The San Antonio market right now

If you're trying to sell a house in San Antonio in 2026, the market has clearly cooled from the frenzy of recent years. According to Redfin, the median sale price across the city sits around $260,000 — down about 2.6% from a year ago — and homes are now taking roughly 73 days to sell, compared with about 58 days last year. In plain terms, it takes longer to find a buyer, and price is no longer guaranteed to climb while you wait.

The bigger story is inventory. Active listings across the San Antonio-New Braunfels metro are up double digits year over year, and months of supply has risen into the 4.5-to-6-month range, which is the line economists use to call a market "balanced" rather than seller-friendly. More homes competing for fewer buyers means more price cuts, more deals that fall through on financing or inspection, and more sellers carrying a mortgage, taxes, and insurance for an extra two or three months they didn't plan on.

For some San Antonio owners — especially those facing a deadline, a relocation, or a property that won't pass a buyer's inspection — that timeline is the whole problem. A cash sale removes the parts of the process that create delay: no lender underwriting, no appraisal contingency, no buyer who walks after the inspection. That's why the local numbers matter before you decide between listing and selling direct.

Common reasons San Antonio owners sell fast for cash

San Antonio is a military town, and Joint Base San Antonio drives a steady flow of fast sales. Families assigned to Lackland, Fort Sam Houston, or Randolph often receive PCS orders with only weeks of notice, and not every homeowner wants to become a long-distance landlord on a property near Alamo Ranch or Schertz. A cash sale lets them close on the timeline the move demands rather than the timeline the market allows.

Inherited homes are another big one. When a relative passes and leaves a house in Bexar County, the estate often has to go through the Probate Courts before the property can be sold, and the home may sit empty — accruing taxes, insurance, and upkeep — through that process. Many heirs live out of state and simply want a clean, as-is sale once they have authority to sell, rather than coordinating repairs and showings from afar.

We also hear from owners in San Antonio's transitioning neighborhoods — pockets of the East Side, West Side, and near-South Side where values, code enforcement, and property taxes have all moved quickly. Add in owners dealing with tax delinquency, deferred repairs an older home can't easily pass on a buyer's inspection, divorce, or a foreclosure notice, and you have the core of who reaches out: people for whom certainty and speed are worth more than squeezing out the last few thousand dollars on the open market.

Facing foreclosure in Bexar County? Know your timeline

Texas is a non-judicial foreclosure state, which makes it one of the fastest in the country. Under Texas Property Code § 51.002, the mortgage servicer must first send a notice of default giving you at least 20 days to cure, and then a notice of sale must be posted, filed with the county clerk, and mailed to you at least 21 days before the auction. From a first missed payment to a courthouse sale, the whole process can run in roughly 60 to 90 days.

In Bexar County, trustee sales are held the first Tuesday of every month, between 10:00 a.m. and 4:00 p.m., on the west side of the Bexar County Courthouse at 100 Dolorosa in downtown San Antonio. (If that Tuesday lands on January 1 or July 4, the sale moves to the first Wednesday.) Because the timeline is short and the auction is monthly, San Antonio owners behind on payments don't have a lot of runway.

Selling for cash before the sale date is one way some owners avoid the auction, pay off the loan, and protect their credit — but it isn't the only option. You may be able to negotiate a loan modification, reinstatement, or a short sale with your lender, and free help is available. We always encourage owners in default to talk to a HUD-approved housing counselor about every path before deciding. If a direct cash sale is the right fit for your situation, the speed can line up well with a short foreclosure window.

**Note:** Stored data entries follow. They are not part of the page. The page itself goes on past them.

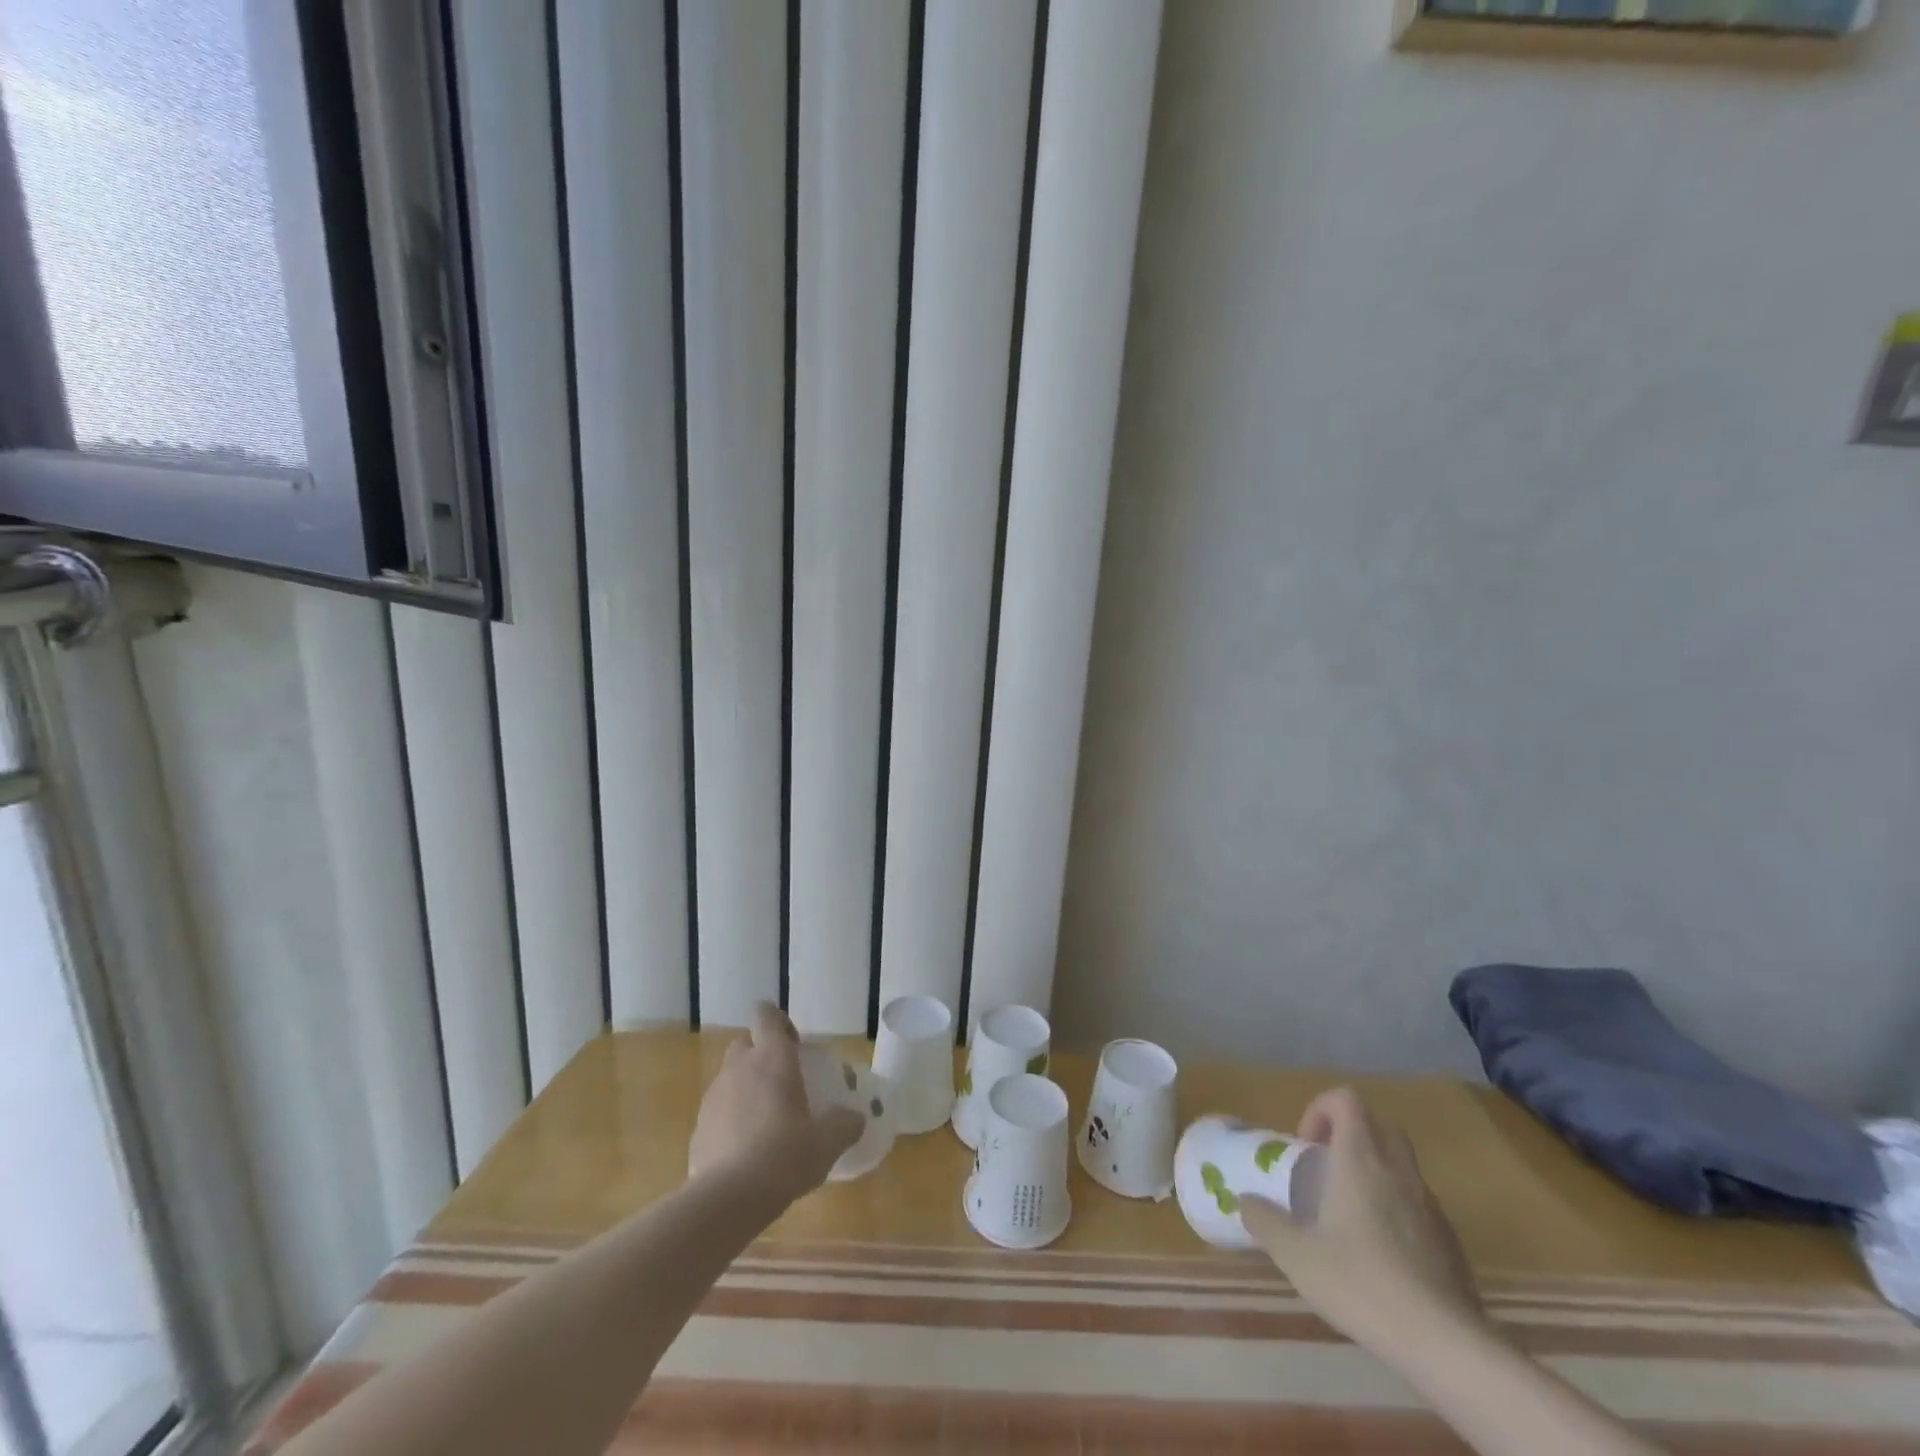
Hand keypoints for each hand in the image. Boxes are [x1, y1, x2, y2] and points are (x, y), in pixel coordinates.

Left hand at [688, 1003, 863, 1199]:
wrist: (729, 1199)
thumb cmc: (786, 1155)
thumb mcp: (827, 1141)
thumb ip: (845, 1124)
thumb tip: (856, 1118)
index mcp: (772, 1058)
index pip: (765, 1015)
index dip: (777, 1022)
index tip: (794, 1045)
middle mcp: (739, 1068)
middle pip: (744, 1044)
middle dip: (759, 1056)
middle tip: (782, 1083)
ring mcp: (713, 1097)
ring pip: (729, 1078)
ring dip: (744, 1089)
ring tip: (765, 1122)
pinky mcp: (697, 1128)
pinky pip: (716, 1112)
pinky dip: (729, 1121)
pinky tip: (745, 1150)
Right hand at [1242, 1087, 1485, 1356]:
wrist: (1445, 1344)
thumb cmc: (1361, 1283)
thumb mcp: (1296, 1255)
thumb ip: (1266, 1221)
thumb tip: (1245, 1200)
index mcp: (1360, 1158)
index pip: (1346, 1099)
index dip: (1321, 1109)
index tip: (1305, 1145)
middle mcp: (1398, 1170)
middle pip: (1378, 1124)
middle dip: (1350, 1135)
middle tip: (1325, 1169)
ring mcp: (1430, 1205)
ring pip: (1402, 1164)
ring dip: (1374, 1172)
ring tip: (1349, 1213)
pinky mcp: (1451, 1241)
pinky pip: (1419, 1203)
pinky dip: (1397, 1209)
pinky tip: (1381, 1253)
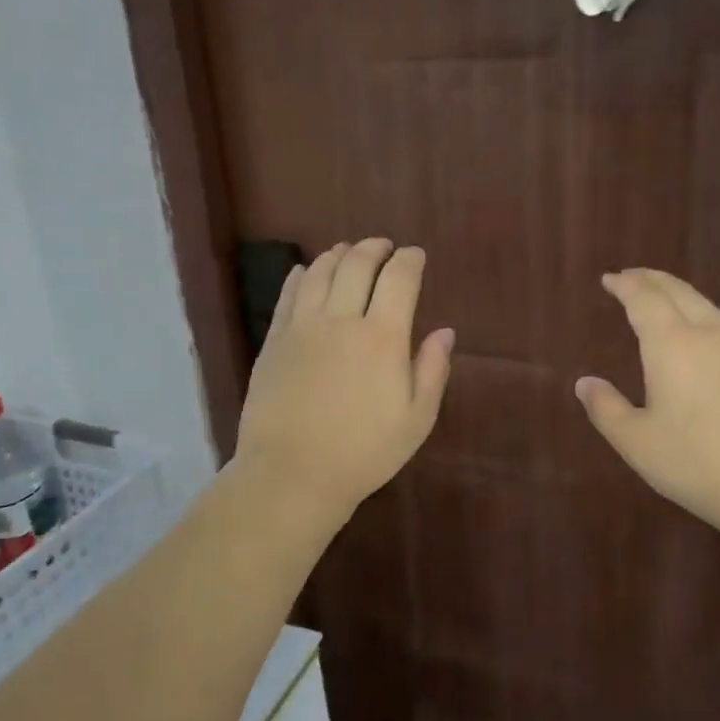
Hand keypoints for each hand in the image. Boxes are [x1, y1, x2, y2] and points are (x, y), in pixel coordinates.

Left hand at [233, 237, 454, 519]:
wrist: (292, 473)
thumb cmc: (364, 452)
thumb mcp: (416, 419)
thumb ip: (433, 370)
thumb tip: (445, 331)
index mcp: (383, 337)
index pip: (399, 279)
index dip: (410, 260)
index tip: (416, 255)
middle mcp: (342, 319)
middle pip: (358, 264)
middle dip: (375, 248)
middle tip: (384, 246)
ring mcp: (303, 327)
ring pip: (321, 272)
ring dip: (339, 254)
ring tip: (349, 251)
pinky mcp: (274, 340)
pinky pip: (289, 294)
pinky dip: (302, 275)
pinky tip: (308, 272)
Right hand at [575, 269, 719, 546]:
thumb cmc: (696, 461)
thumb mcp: (637, 441)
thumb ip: (607, 409)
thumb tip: (584, 383)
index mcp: (671, 344)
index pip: (645, 299)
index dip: (626, 285)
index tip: (609, 278)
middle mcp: (705, 336)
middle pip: (678, 292)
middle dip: (652, 279)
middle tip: (631, 276)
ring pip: (704, 305)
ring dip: (678, 292)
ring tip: (661, 294)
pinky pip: (719, 323)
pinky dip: (698, 312)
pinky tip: (697, 331)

Cash sale vs. listing in San Antonio: how it works

Listing on the open market in San Antonio today usually means prepping the home, hiring an agent, hosting showings, and then waiting — currently around 73 days just to go under contract, plus another 30 to 45 days for a buyer's mortgage to close, if it closes at all. Along the way you typically pay agent commissions, some closing costs, and often a repair credit after the inspection. For a home that shows well and doesn't need work, that's often still the path to the highest price, and we'll tell you so.

A cash sale trades top-dollar potential for speed and certainty. With a direct buyer, there's no lender, no appraisal contingency, and no financing fall-through. You sell the house as-is — no cleaning out the garage, no fixing the foundation or the roof an older San Antonio home might need — and a reputable buyer covers standard closing costs with no agent commission. The trade-off is honest: a cash offer is generally below full retail because the buyer takes on the repairs, holding costs, and resale risk.

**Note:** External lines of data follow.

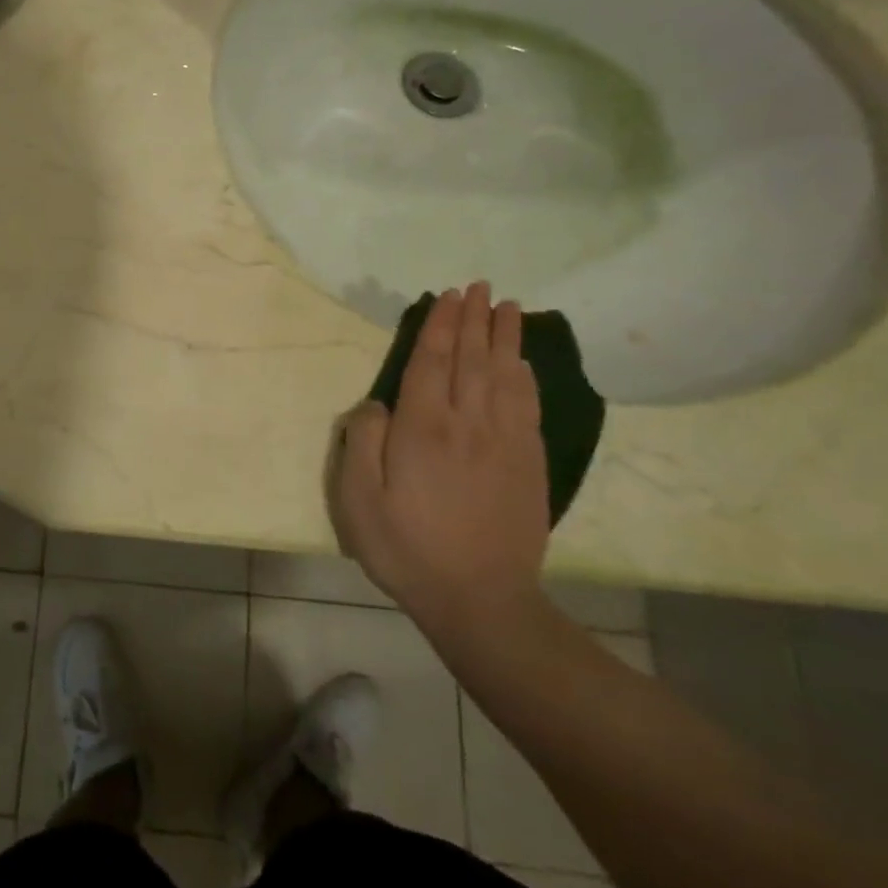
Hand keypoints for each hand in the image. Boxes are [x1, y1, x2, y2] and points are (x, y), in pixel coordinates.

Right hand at [331, 283, 548, 632]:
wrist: (480, 600)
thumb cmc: (407, 548)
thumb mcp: (358, 499)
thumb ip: (362, 442)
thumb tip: (376, 404)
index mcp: (424, 429)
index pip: (432, 362)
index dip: (440, 325)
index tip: (448, 295)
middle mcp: (468, 424)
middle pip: (472, 360)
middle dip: (474, 320)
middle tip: (479, 287)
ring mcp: (504, 443)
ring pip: (505, 376)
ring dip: (505, 338)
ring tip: (508, 307)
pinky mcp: (528, 465)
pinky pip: (527, 407)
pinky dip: (526, 377)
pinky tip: (523, 363)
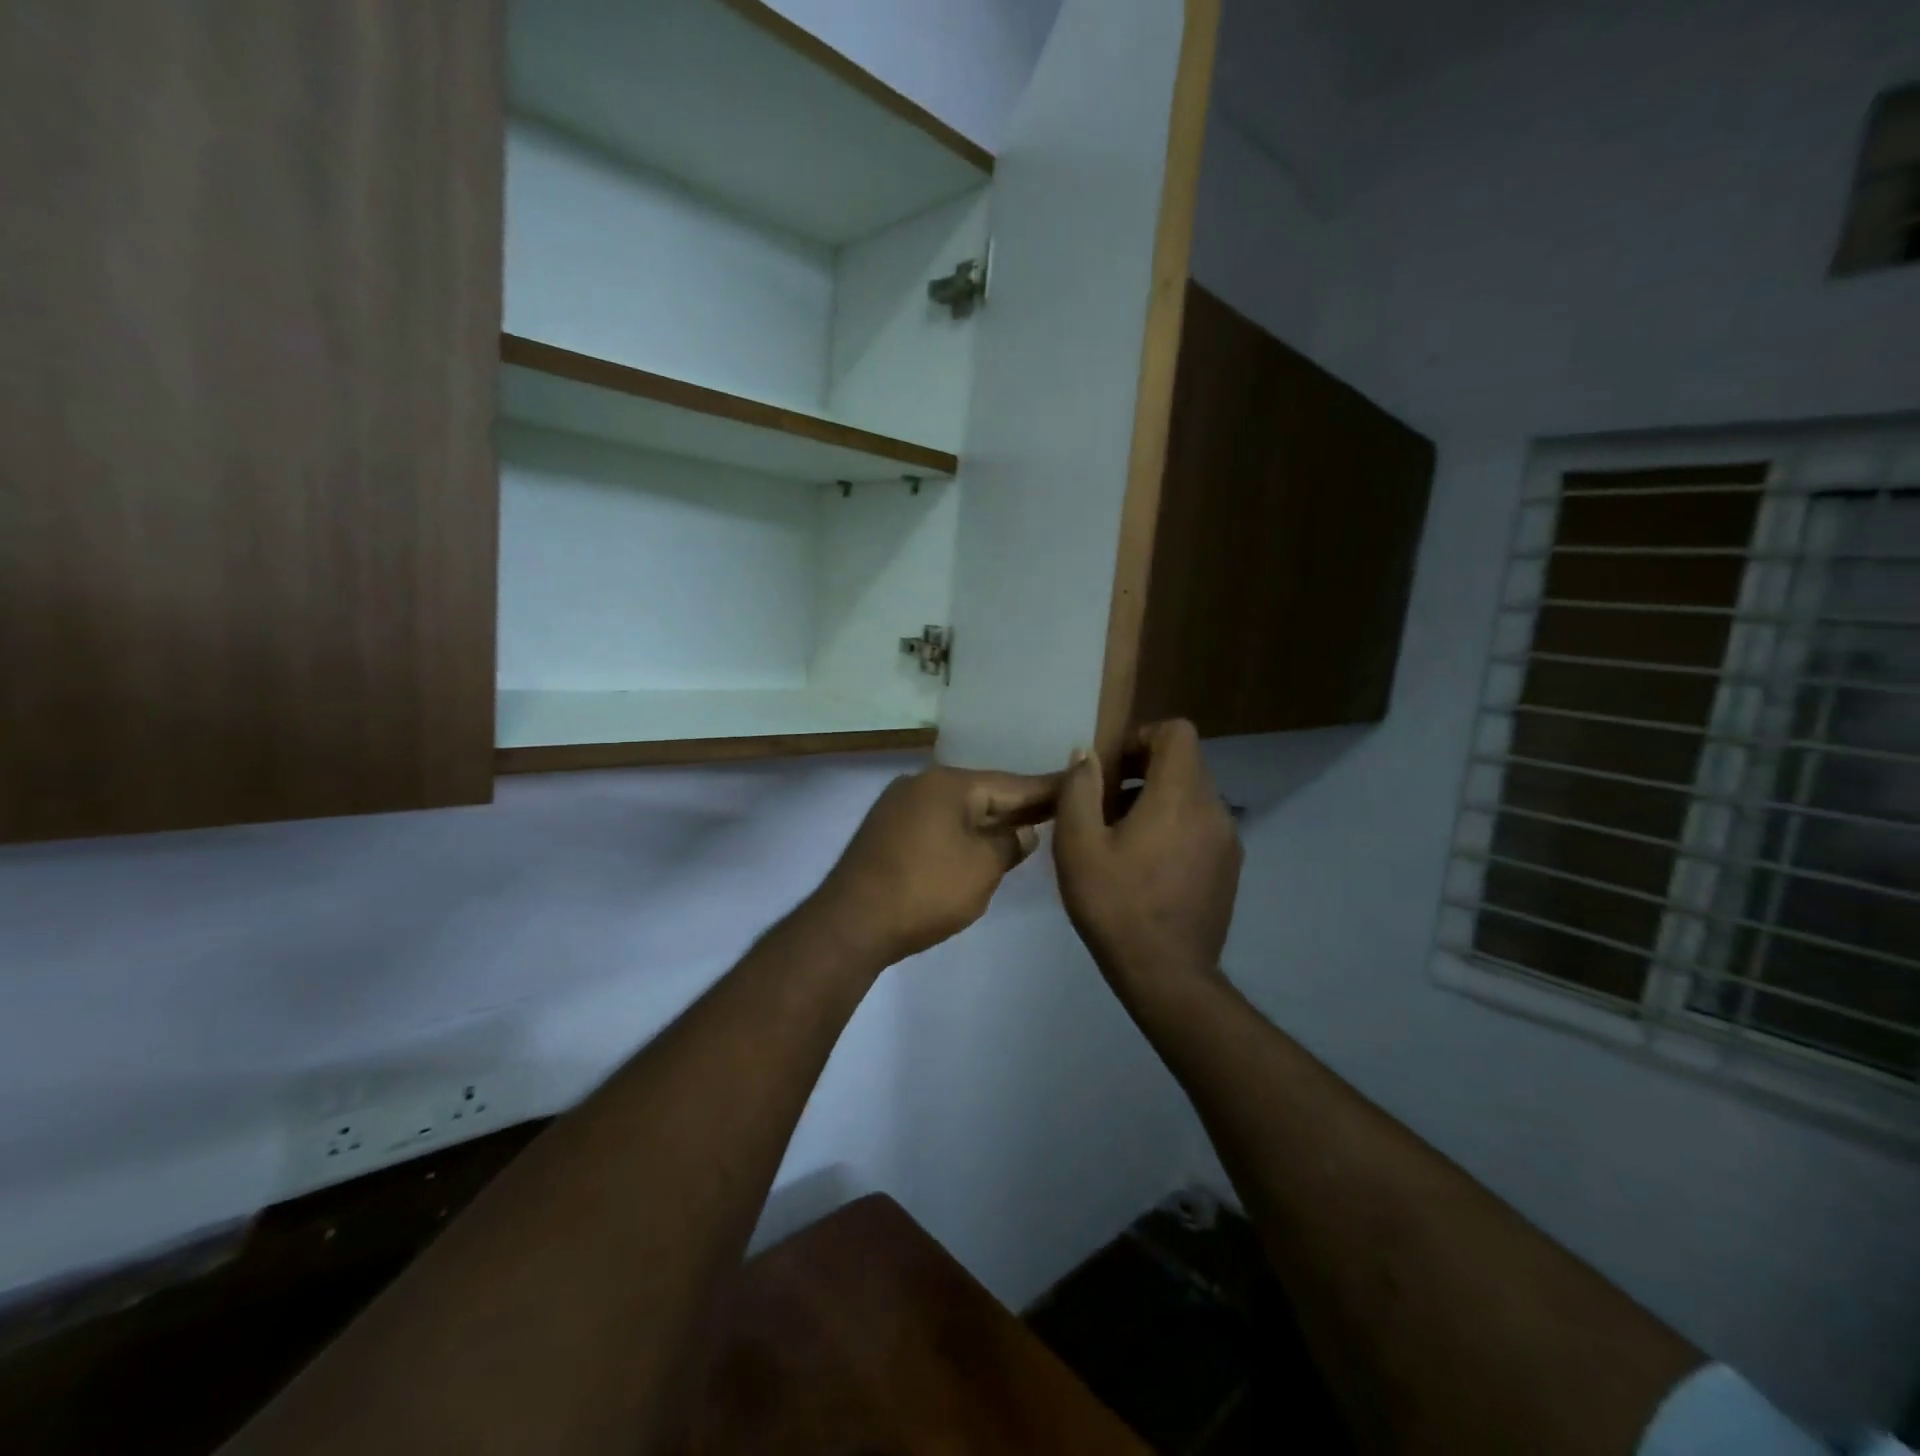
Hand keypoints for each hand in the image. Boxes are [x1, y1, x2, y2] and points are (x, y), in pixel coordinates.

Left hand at [811, 766, 1061, 965]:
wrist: (852, 922)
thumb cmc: (926, 890)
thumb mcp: (982, 868)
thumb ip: (1009, 844)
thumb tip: (1022, 832)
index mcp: (949, 784)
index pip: (1010, 784)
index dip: (1046, 789)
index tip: (1076, 784)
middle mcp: (922, 783)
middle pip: (982, 791)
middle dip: (1017, 804)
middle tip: (1056, 809)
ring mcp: (898, 805)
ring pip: (957, 808)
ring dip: (988, 819)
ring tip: (1024, 827)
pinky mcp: (885, 830)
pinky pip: (937, 822)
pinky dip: (961, 831)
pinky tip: (979, 842)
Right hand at [1053, 721, 1241, 994]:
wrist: (1166, 975)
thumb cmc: (1116, 905)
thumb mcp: (1077, 845)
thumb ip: (1080, 789)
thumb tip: (1087, 755)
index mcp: (1180, 796)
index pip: (1177, 732)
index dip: (1141, 737)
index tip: (1111, 769)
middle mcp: (1214, 809)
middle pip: (1184, 763)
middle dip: (1142, 770)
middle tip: (1105, 806)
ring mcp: (1228, 840)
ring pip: (1192, 795)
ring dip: (1156, 799)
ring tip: (1121, 839)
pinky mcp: (1230, 867)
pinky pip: (1201, 824)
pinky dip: (1174, 825)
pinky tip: (1146, 865)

The right answer depends on your situation. If your San Antonio home is in good shape and you can wait out the market, listing may net you more. If you're racing a foreclosure date, settling an estate through probate, relocating on military orders, or holding a property that won't survive a buyer's inspection, the predictability of a cash close is often worth the difference. A no-obligation offer simply gives you a real number to compare against.